Oder: Wie ich dorthin kam, wo ich jetzt bin


| Daniel Schildger, Junior-Berater |


Mir war zu Studienbeginn nicht klar, wohin es mich einmal verschlagen sollte. Überhaupt hatte ich meine Studienfächer (Politologie und Geschichte) hauptsächlich deshalb gewählt, weil mir beides in der Schule lag und sie mir Freude machten. Zu meinem ersten Job in der Verwaltung einer großen Serviceclub-Organisation kam ich durch einen glücklichen Zufall.


Nach dem Bachelor-Abschluss hatte ich nicht das Gefühl, umfassend in meinem Fach ausgebildet zu sein. Folglich begann ich mit dem Master. In meinem Job blieb ich, auch wenn keine Option einer dauerhaften Übernahme in Vollzeit bestand. Zu reizvoll war die Arbeit. Als Ansprechpartner der Mitglieder in den Bereichen Merchandising, Internes und Organisationsstruktur konnte ich bei Fragen aushelfen, bei Projekten unterstützen und bei Problemen mit Rat und Tat zur Seite stehen. Das erschien mir sinnstiftend.

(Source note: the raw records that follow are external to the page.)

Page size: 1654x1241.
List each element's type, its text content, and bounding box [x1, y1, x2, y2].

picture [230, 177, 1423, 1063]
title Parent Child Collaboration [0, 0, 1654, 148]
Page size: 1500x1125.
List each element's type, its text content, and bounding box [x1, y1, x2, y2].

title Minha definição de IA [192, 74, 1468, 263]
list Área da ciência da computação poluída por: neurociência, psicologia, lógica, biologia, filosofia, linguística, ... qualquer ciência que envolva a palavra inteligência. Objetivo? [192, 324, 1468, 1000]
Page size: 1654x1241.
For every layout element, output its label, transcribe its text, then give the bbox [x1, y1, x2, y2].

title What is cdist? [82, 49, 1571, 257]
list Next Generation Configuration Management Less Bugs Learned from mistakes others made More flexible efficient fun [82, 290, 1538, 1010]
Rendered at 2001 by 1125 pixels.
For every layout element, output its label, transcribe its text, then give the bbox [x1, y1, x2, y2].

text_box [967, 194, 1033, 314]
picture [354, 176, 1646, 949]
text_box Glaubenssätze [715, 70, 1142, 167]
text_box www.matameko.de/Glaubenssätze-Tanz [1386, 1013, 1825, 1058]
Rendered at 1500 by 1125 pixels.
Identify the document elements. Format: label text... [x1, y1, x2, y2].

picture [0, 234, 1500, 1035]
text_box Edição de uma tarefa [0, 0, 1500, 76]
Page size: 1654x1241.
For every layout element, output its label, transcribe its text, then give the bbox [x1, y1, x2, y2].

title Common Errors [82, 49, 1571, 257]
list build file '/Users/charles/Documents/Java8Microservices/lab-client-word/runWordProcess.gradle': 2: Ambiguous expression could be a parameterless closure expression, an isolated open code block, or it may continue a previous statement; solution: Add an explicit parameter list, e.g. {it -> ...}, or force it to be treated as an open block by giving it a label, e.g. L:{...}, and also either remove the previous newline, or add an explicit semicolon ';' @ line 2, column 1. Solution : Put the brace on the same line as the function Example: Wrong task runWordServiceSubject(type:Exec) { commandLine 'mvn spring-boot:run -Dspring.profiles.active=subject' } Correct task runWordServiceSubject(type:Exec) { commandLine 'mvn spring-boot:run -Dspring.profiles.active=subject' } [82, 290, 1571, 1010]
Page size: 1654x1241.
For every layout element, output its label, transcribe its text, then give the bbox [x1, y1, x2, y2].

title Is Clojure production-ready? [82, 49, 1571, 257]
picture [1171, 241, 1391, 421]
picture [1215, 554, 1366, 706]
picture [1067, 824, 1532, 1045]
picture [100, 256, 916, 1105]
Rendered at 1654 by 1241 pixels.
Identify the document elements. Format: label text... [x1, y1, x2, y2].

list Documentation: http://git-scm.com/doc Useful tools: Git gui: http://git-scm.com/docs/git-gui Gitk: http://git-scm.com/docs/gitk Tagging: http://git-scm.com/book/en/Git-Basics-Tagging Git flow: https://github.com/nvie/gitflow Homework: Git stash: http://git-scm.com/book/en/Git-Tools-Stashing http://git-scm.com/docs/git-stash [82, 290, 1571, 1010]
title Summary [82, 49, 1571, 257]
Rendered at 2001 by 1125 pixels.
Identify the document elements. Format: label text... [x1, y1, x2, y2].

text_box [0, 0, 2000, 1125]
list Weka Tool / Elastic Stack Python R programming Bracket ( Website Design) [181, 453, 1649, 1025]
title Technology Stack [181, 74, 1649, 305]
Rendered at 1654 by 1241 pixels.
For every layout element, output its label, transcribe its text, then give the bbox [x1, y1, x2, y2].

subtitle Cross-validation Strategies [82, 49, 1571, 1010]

Mit dem Masterabschluss in der Tasche habe ich mir dann einen Job gesucht, in dem ich ebenfalls Ansprechpartner für die Mitglieder einer Organisation war. Dort war ich weniger unterstützend und beratend, dafür aber stark regulierend in Hinsicht auf die einzelnen Mitglieder tätig. Mir fehlten dort genau die Aufgaben, die ich aus dem vorherigen Job kannte und mochte. Nach kurzer Zeit begann ich deshalb, mich nach einer anderen Herausforderung umzusehen. Und wurde, erneut durch einen glücklichen Zufall, auf Rosenberger+Partner aufmerksam.


Jetzt bin ich sieben Wochen hier und wieder in einem Beruf, bei dem sich für mich alles um die Unterstützung unserer Klienten dreht. Schon an meinem zweiten Arbeitstag bei R+P fand ein interner Team-Workshop statt, bei dem ich die Kollegen und die Firma intensiv kennenlernen und eigene Ideen einbringen konnte. Nach drei Wochen das erste Coaching – mit David Laun, der zusammen mit mir als Berater bei Rosenberger+Partner angefangen hat. Das alles gab mir schnell das Gefühl, dass ich schon voll angekommen bin im neuen Job – das ist großartig und macht Lust auf mehr. Und so habe ich, wenigstens in beruflicher Hinsicht, erst einmal keinen Bedarf mehr an glücklichen Zufällen.